(Data excerpts)
============================================================

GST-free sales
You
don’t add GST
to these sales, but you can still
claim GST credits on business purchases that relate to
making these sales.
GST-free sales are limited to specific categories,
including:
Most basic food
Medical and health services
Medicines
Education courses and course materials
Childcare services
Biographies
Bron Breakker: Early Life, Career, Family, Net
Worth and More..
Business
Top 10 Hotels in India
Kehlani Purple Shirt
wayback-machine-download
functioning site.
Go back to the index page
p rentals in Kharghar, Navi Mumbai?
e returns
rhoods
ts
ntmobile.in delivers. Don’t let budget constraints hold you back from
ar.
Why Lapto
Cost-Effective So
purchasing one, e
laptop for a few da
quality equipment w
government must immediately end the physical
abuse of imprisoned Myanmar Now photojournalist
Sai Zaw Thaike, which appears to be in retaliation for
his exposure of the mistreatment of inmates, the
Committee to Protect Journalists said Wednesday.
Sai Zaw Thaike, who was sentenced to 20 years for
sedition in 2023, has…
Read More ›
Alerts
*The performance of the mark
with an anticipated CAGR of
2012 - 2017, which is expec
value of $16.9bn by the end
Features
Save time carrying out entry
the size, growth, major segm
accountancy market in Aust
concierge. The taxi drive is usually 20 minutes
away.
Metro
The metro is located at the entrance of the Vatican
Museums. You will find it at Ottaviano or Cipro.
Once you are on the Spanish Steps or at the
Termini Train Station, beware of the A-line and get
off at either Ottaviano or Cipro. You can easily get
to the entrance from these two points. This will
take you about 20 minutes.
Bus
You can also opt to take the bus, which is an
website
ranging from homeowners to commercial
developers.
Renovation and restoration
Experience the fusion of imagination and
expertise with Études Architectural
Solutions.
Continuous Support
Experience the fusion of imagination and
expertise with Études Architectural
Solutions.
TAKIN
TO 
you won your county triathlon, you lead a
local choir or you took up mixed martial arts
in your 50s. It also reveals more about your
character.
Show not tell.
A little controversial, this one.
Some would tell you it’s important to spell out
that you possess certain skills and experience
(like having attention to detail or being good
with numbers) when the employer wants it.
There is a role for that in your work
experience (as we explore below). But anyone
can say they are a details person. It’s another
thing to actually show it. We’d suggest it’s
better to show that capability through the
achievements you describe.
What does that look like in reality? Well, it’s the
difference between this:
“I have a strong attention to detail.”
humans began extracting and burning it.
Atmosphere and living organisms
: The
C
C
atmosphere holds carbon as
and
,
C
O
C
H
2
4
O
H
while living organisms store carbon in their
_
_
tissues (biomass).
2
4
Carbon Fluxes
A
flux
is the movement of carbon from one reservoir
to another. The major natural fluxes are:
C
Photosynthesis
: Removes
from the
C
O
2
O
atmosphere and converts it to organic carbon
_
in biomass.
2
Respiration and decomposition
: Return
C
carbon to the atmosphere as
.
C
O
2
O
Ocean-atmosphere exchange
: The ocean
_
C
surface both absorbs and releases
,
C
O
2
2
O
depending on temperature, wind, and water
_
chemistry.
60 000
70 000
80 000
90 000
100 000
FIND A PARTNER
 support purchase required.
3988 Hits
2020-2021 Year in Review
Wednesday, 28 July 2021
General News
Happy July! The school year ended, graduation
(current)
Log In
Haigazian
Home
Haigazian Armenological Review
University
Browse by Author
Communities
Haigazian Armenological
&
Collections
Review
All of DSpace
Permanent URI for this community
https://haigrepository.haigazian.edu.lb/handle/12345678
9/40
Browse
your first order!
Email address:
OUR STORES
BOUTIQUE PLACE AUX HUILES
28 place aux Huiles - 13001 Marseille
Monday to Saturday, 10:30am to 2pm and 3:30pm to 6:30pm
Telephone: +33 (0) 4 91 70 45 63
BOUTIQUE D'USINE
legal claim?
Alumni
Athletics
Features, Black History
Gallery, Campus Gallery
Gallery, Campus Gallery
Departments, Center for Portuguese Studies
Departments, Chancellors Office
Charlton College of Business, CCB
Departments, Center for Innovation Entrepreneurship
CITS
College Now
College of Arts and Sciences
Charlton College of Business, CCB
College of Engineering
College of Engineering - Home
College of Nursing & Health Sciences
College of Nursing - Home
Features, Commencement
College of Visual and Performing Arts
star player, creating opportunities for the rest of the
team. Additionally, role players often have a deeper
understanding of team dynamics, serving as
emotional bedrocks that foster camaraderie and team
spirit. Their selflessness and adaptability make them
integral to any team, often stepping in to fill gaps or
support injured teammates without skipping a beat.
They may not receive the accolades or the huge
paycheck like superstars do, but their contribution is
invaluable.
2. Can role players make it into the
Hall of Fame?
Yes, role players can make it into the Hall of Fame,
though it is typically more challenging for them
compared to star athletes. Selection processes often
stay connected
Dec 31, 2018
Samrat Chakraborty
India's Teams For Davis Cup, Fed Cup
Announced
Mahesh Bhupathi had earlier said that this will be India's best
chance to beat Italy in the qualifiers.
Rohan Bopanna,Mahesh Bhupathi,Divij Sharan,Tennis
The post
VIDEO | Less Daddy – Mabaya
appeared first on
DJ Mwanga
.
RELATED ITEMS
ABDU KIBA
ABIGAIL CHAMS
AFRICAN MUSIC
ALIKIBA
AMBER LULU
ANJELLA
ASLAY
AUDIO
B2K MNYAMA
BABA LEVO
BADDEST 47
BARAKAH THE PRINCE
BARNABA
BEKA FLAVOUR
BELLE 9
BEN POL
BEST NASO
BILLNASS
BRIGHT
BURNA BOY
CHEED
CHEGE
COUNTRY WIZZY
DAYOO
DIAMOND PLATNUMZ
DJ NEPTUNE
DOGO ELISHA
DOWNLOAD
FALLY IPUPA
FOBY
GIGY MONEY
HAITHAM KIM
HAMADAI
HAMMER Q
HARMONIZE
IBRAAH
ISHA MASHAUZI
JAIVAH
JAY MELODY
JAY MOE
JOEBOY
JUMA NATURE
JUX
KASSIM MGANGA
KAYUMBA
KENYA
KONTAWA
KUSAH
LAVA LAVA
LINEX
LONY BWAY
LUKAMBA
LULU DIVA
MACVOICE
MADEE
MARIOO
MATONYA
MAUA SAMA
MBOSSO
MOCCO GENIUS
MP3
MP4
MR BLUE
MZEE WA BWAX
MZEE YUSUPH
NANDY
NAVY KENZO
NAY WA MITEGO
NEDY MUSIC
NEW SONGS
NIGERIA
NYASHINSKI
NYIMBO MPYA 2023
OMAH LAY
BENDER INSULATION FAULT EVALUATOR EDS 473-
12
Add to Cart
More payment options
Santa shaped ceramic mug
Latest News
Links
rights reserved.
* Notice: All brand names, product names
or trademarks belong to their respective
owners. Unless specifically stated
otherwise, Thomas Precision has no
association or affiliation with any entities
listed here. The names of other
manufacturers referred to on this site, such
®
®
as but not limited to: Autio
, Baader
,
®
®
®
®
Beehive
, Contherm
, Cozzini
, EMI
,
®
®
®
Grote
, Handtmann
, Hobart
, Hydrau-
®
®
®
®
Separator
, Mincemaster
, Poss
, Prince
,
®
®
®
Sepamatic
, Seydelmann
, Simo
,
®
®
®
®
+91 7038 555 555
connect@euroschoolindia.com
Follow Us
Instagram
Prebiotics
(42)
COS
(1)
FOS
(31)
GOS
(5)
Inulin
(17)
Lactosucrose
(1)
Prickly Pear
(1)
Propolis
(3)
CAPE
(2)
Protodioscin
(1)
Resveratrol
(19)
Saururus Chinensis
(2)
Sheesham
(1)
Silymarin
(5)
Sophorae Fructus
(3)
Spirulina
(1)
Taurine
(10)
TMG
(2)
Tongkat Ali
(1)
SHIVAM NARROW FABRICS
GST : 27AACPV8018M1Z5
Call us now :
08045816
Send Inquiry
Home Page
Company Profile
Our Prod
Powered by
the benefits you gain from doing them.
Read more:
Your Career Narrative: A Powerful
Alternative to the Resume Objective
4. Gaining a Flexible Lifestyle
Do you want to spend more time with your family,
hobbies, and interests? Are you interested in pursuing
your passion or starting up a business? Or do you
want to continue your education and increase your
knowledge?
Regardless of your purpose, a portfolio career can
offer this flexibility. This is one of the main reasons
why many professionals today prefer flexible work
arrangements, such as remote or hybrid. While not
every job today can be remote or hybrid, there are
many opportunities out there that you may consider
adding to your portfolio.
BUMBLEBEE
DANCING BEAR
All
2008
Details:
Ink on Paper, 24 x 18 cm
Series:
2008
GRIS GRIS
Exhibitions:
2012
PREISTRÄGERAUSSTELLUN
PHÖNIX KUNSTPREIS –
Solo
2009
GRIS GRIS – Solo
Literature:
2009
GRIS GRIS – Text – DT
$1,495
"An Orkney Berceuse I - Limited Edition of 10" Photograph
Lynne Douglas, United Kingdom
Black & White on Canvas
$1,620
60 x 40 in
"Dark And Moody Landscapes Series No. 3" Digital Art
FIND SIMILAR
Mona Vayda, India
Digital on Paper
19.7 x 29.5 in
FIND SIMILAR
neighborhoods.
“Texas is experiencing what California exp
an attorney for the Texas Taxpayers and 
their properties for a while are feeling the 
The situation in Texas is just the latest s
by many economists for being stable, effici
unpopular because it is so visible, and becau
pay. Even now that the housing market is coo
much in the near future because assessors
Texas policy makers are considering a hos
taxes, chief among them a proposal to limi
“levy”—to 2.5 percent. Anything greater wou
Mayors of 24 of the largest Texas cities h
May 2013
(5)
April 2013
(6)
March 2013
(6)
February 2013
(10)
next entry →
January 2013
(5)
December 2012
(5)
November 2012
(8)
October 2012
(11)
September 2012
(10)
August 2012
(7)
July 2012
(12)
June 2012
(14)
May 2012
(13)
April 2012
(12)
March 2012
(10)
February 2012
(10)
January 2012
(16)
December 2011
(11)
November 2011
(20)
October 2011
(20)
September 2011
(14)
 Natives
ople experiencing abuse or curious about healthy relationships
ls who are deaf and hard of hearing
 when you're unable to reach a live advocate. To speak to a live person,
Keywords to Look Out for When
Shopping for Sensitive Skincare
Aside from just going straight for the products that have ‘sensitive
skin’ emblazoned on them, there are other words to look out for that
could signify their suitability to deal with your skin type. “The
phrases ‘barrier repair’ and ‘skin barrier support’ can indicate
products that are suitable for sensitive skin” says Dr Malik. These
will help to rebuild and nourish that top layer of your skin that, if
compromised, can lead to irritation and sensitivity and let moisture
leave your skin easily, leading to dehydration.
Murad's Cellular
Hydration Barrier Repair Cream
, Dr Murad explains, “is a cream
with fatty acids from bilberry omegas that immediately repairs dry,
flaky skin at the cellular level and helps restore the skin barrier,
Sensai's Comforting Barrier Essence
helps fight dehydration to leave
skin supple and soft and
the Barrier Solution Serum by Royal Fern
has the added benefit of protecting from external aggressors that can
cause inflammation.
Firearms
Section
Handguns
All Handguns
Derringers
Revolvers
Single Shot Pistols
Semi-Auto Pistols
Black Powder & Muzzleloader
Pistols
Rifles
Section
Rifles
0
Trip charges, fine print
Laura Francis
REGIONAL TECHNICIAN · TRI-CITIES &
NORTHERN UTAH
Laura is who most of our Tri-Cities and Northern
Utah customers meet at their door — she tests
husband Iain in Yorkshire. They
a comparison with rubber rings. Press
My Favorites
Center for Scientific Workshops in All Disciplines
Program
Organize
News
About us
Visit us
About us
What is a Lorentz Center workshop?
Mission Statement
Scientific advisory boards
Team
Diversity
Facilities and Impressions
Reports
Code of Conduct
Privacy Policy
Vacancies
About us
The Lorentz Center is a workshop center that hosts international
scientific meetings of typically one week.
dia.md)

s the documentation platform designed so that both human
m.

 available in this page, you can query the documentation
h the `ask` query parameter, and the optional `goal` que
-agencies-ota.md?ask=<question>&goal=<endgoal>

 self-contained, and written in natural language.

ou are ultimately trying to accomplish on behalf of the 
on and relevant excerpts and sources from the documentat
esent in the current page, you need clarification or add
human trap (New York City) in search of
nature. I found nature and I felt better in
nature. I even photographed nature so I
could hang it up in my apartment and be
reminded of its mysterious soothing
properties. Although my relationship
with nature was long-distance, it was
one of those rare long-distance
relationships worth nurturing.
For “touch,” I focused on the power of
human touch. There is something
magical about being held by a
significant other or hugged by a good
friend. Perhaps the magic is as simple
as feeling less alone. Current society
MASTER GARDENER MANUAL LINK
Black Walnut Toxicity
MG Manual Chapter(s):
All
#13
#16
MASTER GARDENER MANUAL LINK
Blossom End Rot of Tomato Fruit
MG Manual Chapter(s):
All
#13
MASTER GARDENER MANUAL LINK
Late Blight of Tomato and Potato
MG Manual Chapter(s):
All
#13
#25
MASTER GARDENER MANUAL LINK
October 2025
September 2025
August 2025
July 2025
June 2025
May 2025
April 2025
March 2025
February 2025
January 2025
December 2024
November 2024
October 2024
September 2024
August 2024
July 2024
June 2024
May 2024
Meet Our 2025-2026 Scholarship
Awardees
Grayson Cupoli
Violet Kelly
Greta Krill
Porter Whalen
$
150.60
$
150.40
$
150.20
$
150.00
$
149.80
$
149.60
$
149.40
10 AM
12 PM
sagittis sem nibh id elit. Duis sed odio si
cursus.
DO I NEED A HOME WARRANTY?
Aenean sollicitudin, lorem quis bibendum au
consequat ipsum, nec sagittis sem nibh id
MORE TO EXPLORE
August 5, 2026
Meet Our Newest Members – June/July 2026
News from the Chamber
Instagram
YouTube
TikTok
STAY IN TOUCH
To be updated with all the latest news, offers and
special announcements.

============================================================

- [Task brief]: Give back, word for word, only the lines above from the line holding "with an anticipated CAGR of" to the line holding "in your 50s. It also reveals more about your", both included.

- [Exercise result]:
with an anticipated CAGR of
2012 - 2017, which is expec
value of $16.9bn by the end
Features
Save time carrying out entry
the size, growth, major segm
accountancy market in Aust
concierge. The taxi drive is usually 20 minutes
away.
Metro
The metro is located at the entrance of the Vatican
Museums. You will find it at Ottaviano or Cipro.
Once you are on the Spanish Steps or at the
Termini Train Station, beware of the A-line and get
off at either Ottaviano or Cipro. You can easily get
to the entrance from these two points. This will
take you about 20 minutes.
Bus
You can also opt to take the bus, which is an
website
ranging from homeowners to commercial
developers.
Renovation and restoration
Experience the fusion of imagination and
expertise with Études Architectural
Solutions.
Continuous Support
Experience the fusion of imagination and
expertise with Études Architectural
Solutions.
TAKIN
TO 
you won your county triathlon, you lead a
local choir or you took up mixed martial arts
in your 50s. It also reveals more about your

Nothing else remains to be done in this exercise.